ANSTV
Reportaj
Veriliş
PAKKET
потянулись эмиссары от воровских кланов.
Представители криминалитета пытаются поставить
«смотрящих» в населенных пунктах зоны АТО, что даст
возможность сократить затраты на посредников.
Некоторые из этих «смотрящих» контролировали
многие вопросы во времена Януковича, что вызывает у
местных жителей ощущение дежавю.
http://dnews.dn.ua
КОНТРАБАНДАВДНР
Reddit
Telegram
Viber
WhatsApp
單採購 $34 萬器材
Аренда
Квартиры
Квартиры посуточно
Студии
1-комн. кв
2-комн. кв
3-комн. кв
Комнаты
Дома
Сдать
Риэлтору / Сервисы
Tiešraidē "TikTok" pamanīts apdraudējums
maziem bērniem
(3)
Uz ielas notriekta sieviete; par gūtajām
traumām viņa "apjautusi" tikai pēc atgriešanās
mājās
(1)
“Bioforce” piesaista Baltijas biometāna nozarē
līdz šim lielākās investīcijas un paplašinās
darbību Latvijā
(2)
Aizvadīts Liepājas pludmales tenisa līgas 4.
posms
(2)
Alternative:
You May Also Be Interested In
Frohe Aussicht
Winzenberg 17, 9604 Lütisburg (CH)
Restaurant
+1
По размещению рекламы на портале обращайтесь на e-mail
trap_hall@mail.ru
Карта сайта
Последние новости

----

**The task**: Present every line from the entries above as a Markdown table with the columns "No." and "Line", numbering the rows in order and omitting blank lines.

**Solution for this problem**:
| No. | Line |
|---|---|
| 1 | ANSTV |
| 2 | Reportaj |
| 3 | Veriliş |
| 4 | PAKKET |
| 5 | потянулись эмиссары от воровских кланов. |
| 6 | Представители криминалитета пытаются поставить |
| 7 | «смотрящих» в населенных пунктах зоны АТО, что даст |
| 8 | возможность сократить затраты на посредников. |
| 9 | Некоторые из этих «смотрящих» контролировали |
| 10 | многие вопросы во времена Януковича, что вызывает у |
| 11 | местных жителей ощущение дежавю. |
| 12 | http://dnews.dn.ua |
| 13 | КОНТРАБАНДАВДНР |
| 14 | Reddit |
| 15 | Telegram |
| 16 | Viber |
| 17 | WhatsApp |
| 18 | 單採購 $34 萬器材 |
| 19 | Аренда |
| 20 | Квартиры |
| 21 | Квартиры посуточно |
| 22 | Студии |
| 23 | 1-комн. кв |
| 24 | 2-комн. кв |
| 25 | 3-комн. кв |
| 26 | Комнаты |
| 27 | Дома |
| 28 | Сдать |
| 29 | Риэлтору / Сервисы |
| 30 | Tiešraidē "TikTok" pamanīts apdraudējums |
| 31 | maziem bērniem |
| 32 | (3) |
| 33 | Uz ielas notriekta sieviete; par gūtajām |
| 34 | traumām viņa "apjautusi" tikai pēc atgriešanās |
| 35 | mājās |
| 36 | (1) |
| 37 | “Bioforce” piesaista Baltijas biometāna nozarē |
| 38 | līdz šim lielākās investīcijas un paplašinās |
| 39 | darbību Latvijā |
| 40 | (2) |
| 41 | Aizvadīts Liepājas pludmales tenisa līgas 4. |
| 42 | posms |
| 43 | (2) |
| 44 | Alternative: |
| 45 | You May Also Be Interested In |
| 46 | Frohe Aussicht |
| 47 | Winzenberg 17, 9604 Lütisburg (CH) |
| 48 | Restaurant |
| 49 | +1 |
| 50 | По размещению рекламы на портале обращайтесь на e-mail |
| 51 | trap_hall@mail.ru |
| 52 | Карта сайта |
| 53 | Последние новости |